* **PROBLEM STATEMENT**
Print nothing but the lines below starting at the line that holds "(h1 ∘ j1 ∘ j2 ∘ j3)(n) = ∑(μ,k)∈supp(h1∘j1∘j2∘j3)(n)" and ending at the line that holds "are constant.", including both, each exactly as written.

[Saved data entries]

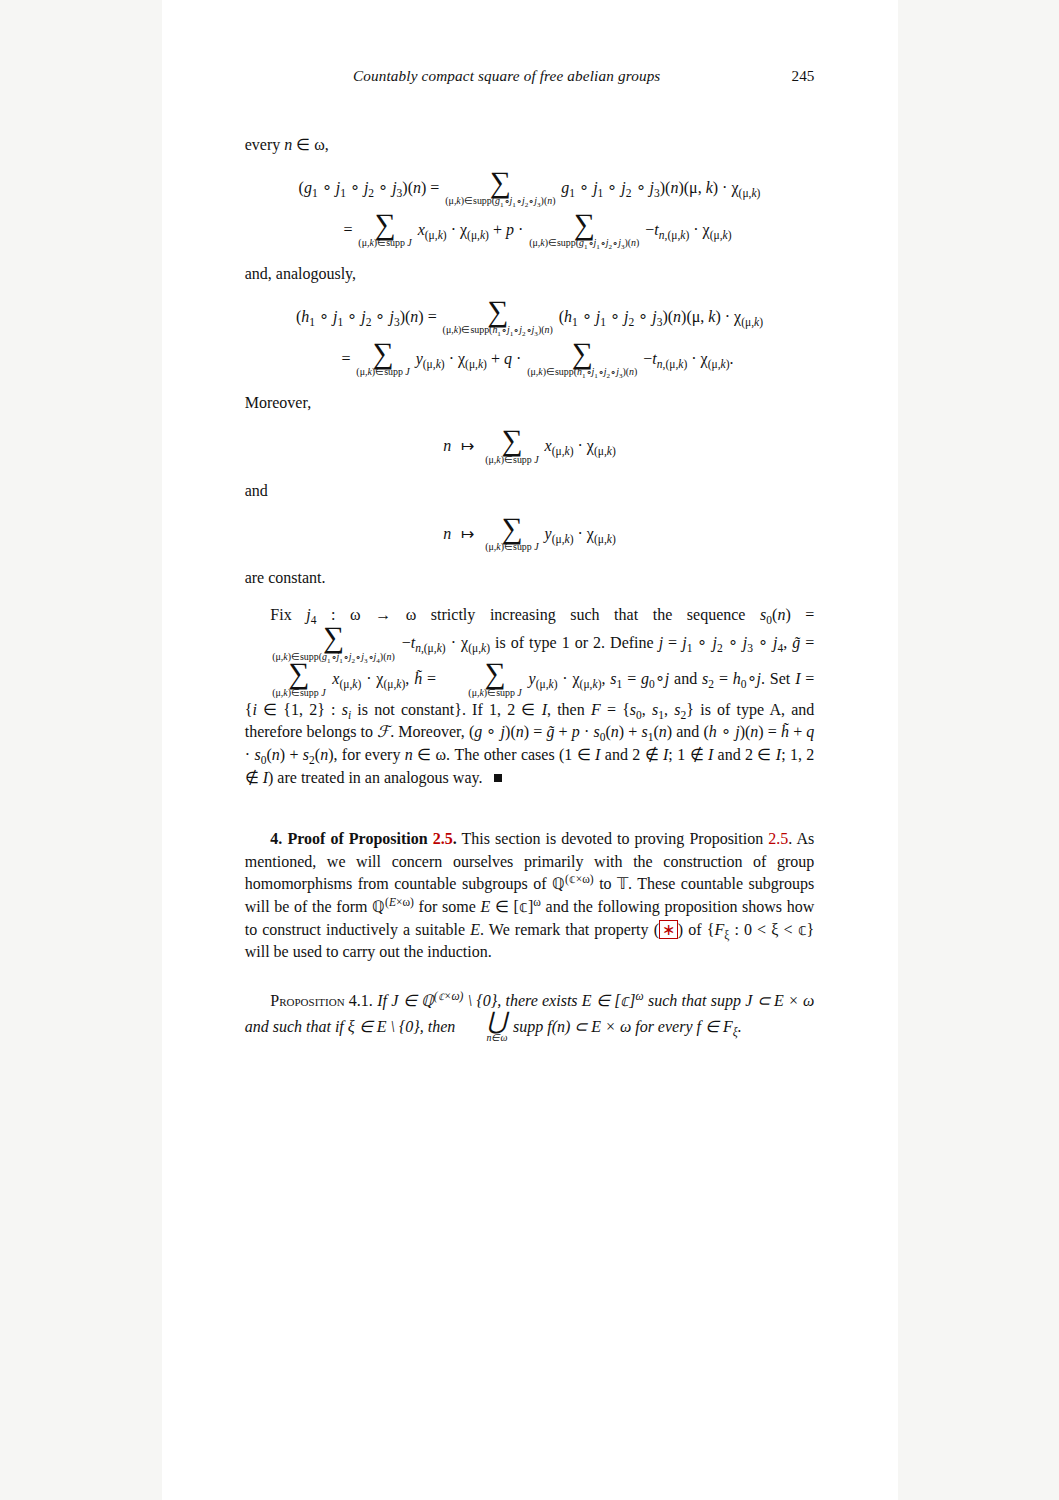Countably compact square of free abelian groups 245
every n ∈ ω,
(g1 ∘ j1 ∘ j2 ∘ j3)(n) = ∑(μ,k)∈supp(g1∘j1∘j2∘j3)(n) g1 ∘ j1 ∘ j2 ∘ j3)(n)(μ, k) · χ(μ,k) = ∑(μ,k)∈supp J x(μ,k) · χ(μ,k) + p · ∑(μ,k)∈supp(g1∘j1∘j2∘j3)(n) −tn,(μ,k) · χ(μ,k)
and, analogously,
(h1 ∘ j1 ∘ j2 ∘ j3)(n) = ∑(μ,k)∈supp(h1∘j1∘j2∘j3)(n) (h1 ∘ j1 ∘ j2 ∘ j3)(n)(μ, k) · χ(μ,k) = ∑(μ,k)∈supp J y(μ,k) · χ(μ,k) + q · ∑(μ,k)∈supp(h1∘j1∘j2∘j3)(n) −tn,(μ,k) · χ(μ,k).
Moreover,
n ↦ ∑(μ,k)∈supp J x(μ,k) · χ(μ,k)
and
n ↦ ∑(μ,k)∈supp J y(μ,k) · χ(μ,k)
are constant.
Fix j4 : ω → ω strictly increasing such that the sequence s0(n) = ∑(μ,k)∈supp(g1∘j1∘j2∘j3∘j4)(n) −tn,(μ,k) · χ(μ,k) is of type 1 or 2. Define j = j1 ∘ j2 ∘ j3 ∘ j4, g̃ = ∑(μ,k)∈supp J x(μ,k) · χ(μ,k), h̃ = ∑(μ,k)∈supp J y(μ,k) · χ(μ,k), s1 = g0∘j and s2 = h0∘j. Set I = {i ∈ {1, 2} : si is not constant}. If 1, 2 ∈ I, then F = {s0, s1, s2} is of type A, and therefore belongs to ℱ. Moreover, (g ∘ j)(n) = g̃ + p · s0(n) + s1(n) and (h ∘ j)(n) = h̃ + q · s0(n) + s2(n), for every n ∈ ω. The other cases (1 ∈ I and 2 ∉ I; 1 ∉ I and 2 ∈ I; 1, 2 ∉ I) are treated in an analogous way.
4. Proof of Proposition 2.5. This section is devoted to proving Proposition 2.5. As mentioned, we will concern ourselves primarily with the construction of group homomorphisms from countable subgroups of ℚ(𝕔×ω) to 𝕋. These countable subgroups will be of the form ℚ(E×ω) for some E ∈ [𝕔]ω and the following proposition shows how to construct inductively a suitable E. We remark that property (∗) of {Fξ : 0 < ξ < 𝕔} will be used to carry out the induction.
Proposition 4.1. If J ∈ ℚ(𝕔×ω) \ {0}, there exists E ∈ [𝕔]ω such that supp J ⊂ E × ω and such that if ξ ∈ E \ {0}, then ⋃n∈ω supp f(n) ⊂ E × ω for every f ∈ Fξ.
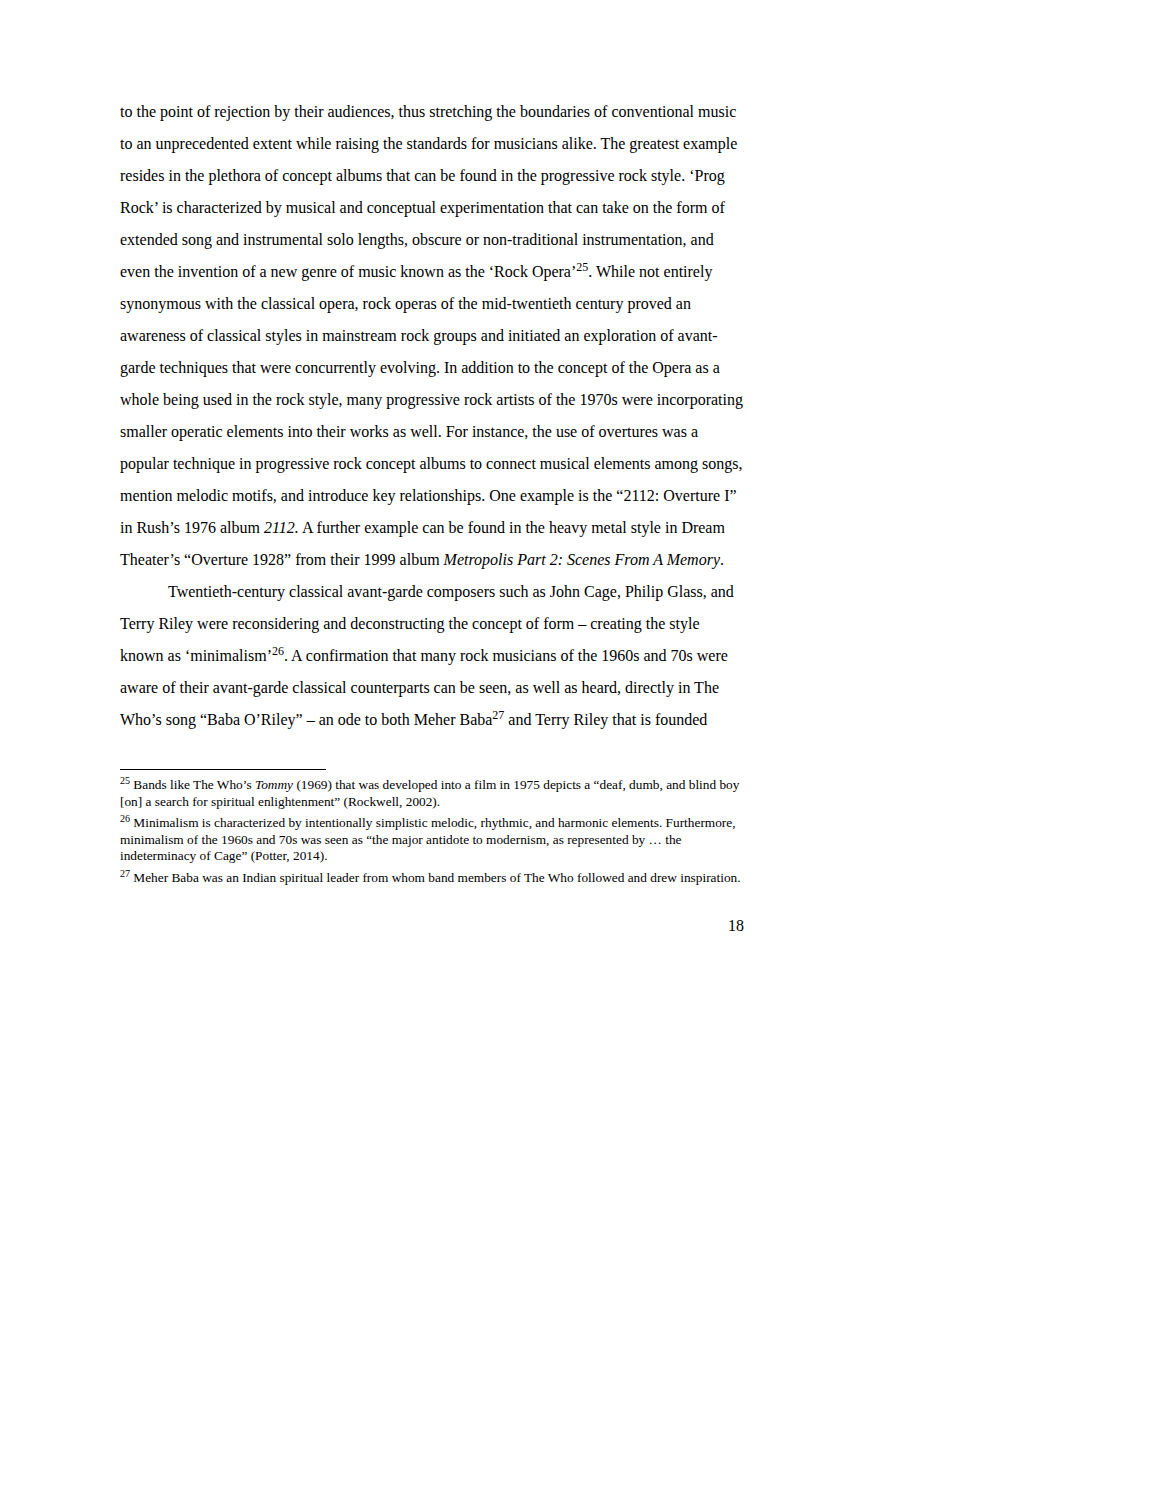to the point of rejection by their audiences, thus stretching the boundaries of conventional music to an unprecedented extent while raising the standards for musicians alike. The greatest example resides in the plethora of concept albums that can be found in the progressive rock style. ‘Prog Rock’ is characterized by musical and conceptual experimentation that can take on the form of extended song and instrumental solo lengths, obscure or non-traditional instrumentation, and even the invention of a new genre of music known as the ‘Rock Opera’25. While not entirely synonymous with the classical opera, rock operas of the mid-twentieth century proved an awareness of classical styles in mainstream rock groups and initiated an exploration of avant-garde techniques that were concurrently evolving. In addition to the concept of the Opera as a whole being used in the rock style, many progressive rock artists of the 1970s were incorporating smaller operatic elements into their works as well. For instance, the use of overtures was a popular technique in progressive rock concept albums to connect musical elements among songs, mention melodic motifs, and introduce key relationships. One example is the “2112: Overture I” in Rush’s 1976 album 2112. A further example can be found in the heavy metal style in Dream Theater’s “Overture 1928” from their 1999 album Metropolis Part 2: Scenes From A Memory.
Twentieth-century classical avant-garde composers such as John Cage, Philip Glass, and Terry Riley were reconsidering and deconstructing the concept of form – creating the style known as ‘minimalism’26. A confirmation that many rock musicians of the 1960s and 70s were aware of their avant-garde classical counterparts can be seen, as well as heard, directly in The Who’s song “Baba O’Riley” – an ode to both Meher Baba27 and Terry Riley that is founded
25 Bands like The Who’s Tommy (1969) that was developed into a film in 1975 depicts a “deaf, dumb, and blind boy [on] a search for spiritual enlightenment” (Rockwell, 2002).
26 Minimalism is characterized by intentionally simplistic melodic, rhythmic, and harmonic elements. Furthermore, minimalism of the 1960s and 70s was seen as “the major antidote to modernism, as represented by … the indeterminacy of Cage” (Potter, 2014).
27 Meher Baba was an Indian spiritual leader from whom band members of The Who followed and drew inspiration.
18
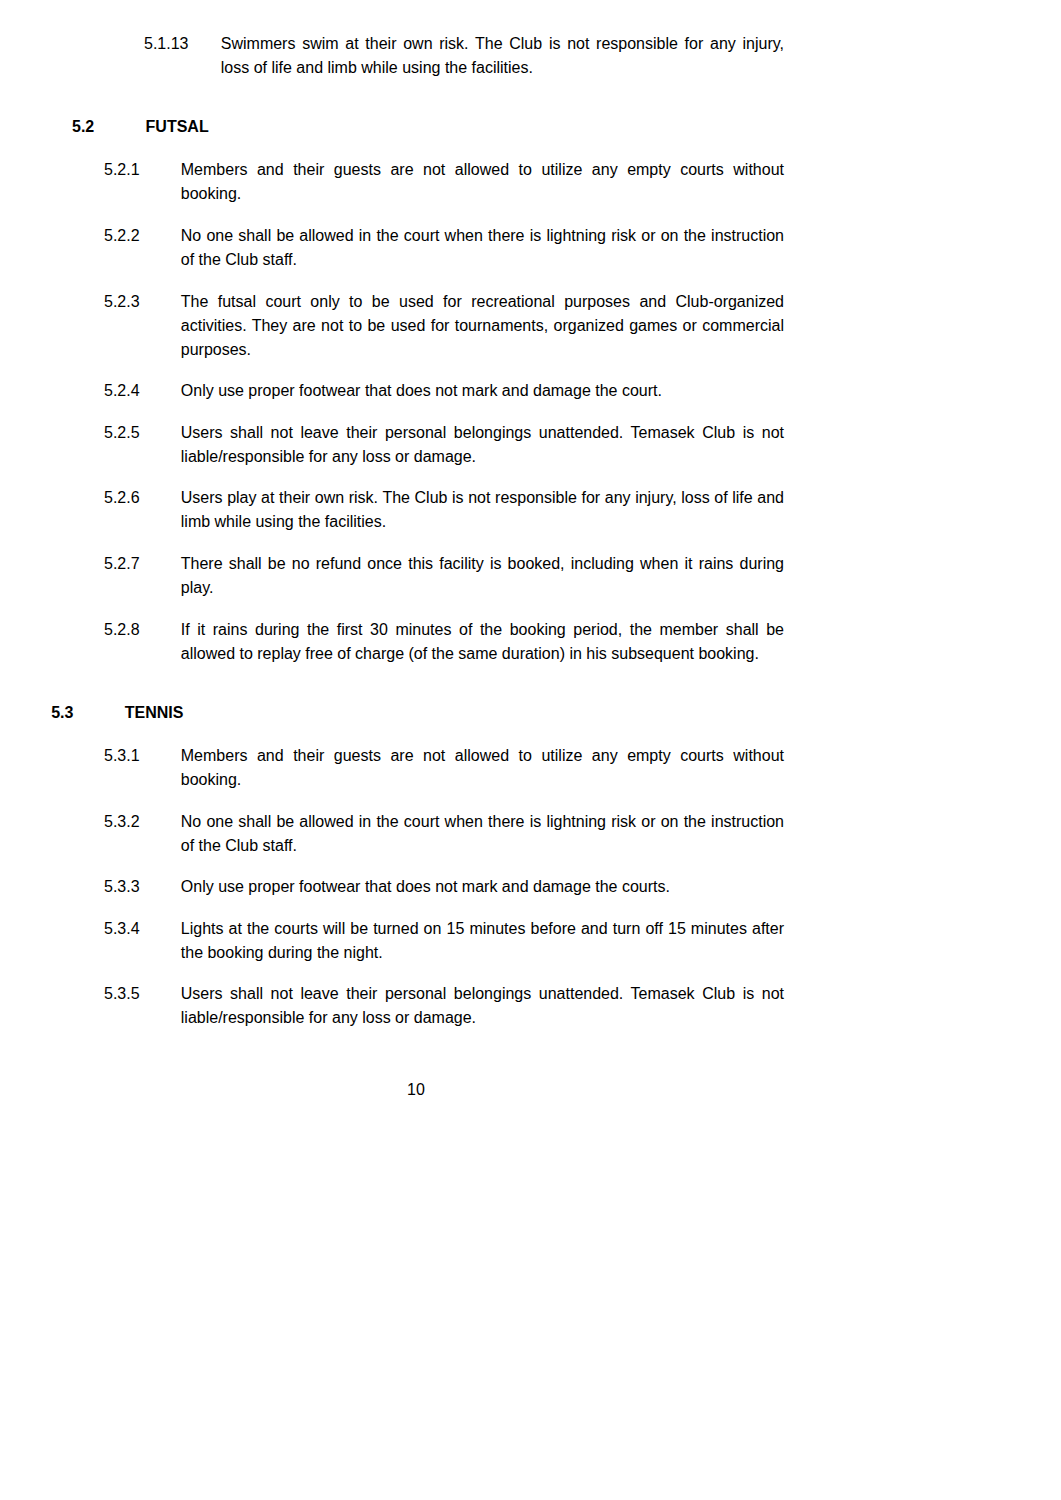5.1.13 Swimmers swim at their own risk. The Club is not responsible for any injury, loss of life and limb while using the facilities.
5.2 FUTSAL
5.2.1 Members and their guests are not allowed to utilize any empty courts without booking.
5.2.2 No one shall be allowed in the court when there is lightning risk or on the instruction of the Club staff.
5.2.3 The futsal court only to be used for recreational purposes and Club-organized activities. They are not to be used for tournaments, organized games or commercial purposes.
5.2.4 Only use proper footwear that does not mark and damage the court.
5.2.5 Users shall not leave their personal belongings unattended. Temasek Club is not liable/responsible for any loss or damage.
5.2.6 Users play at their own risk. The Club is not responsible for any injury, loss of life and limb while using the facilities.
5.2.7 There shall be no refund once this facility is booked, including when it rains during play.
5.2.8 If it rains during the first 30 minutes of the booking period, the member shall be allowed to replay free of charge (of the same duration) in his subsequent booking.
5.3 TENNIS
5.3.1 Members and their guests are not allowed to utilize any empty courts without booking.
5.3.2 No one shall be allowed in the court when there is lightning risk or on the instruction of the Club staff.
5.3.3 Only use proper footwear that does not mark and damage the courts.
5.3.4 Lights at the courts will be turned on 15 minutes before and turn off 15 minutes after the booking during the night.
5.3.5 Users shall not leave their personal belongings unattended. Temasek Club is not liable/responsible for any loss or damage.
10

* **RESPONSE TO THE EXERCISE**
(h1 ∘ j1 ∘ j2 ∘ j3)(n) = ∑(μ,k)∈supp(h1∘j1∘j2∘j3)(n) (h1 ∘ j1 ∘ j2 ∘ j3)(n)(μ, k) · χ(μ,k) = ∑(μ,k)∈supp J y(μ,k) · χ(μ,k) + q · ∑(μ,k)∈supp(h1∘j1∘j2∘j3)(n) −tn,(μ,k) · χ(μ,k).
Moreover,
n ↦ ∑(μ,k)∈supp J x(μ,k) · χ(μ,k)
and
n ↦ ∑(μ,k)∈supp J y(μ,k) · χ(μ,k)
are constant.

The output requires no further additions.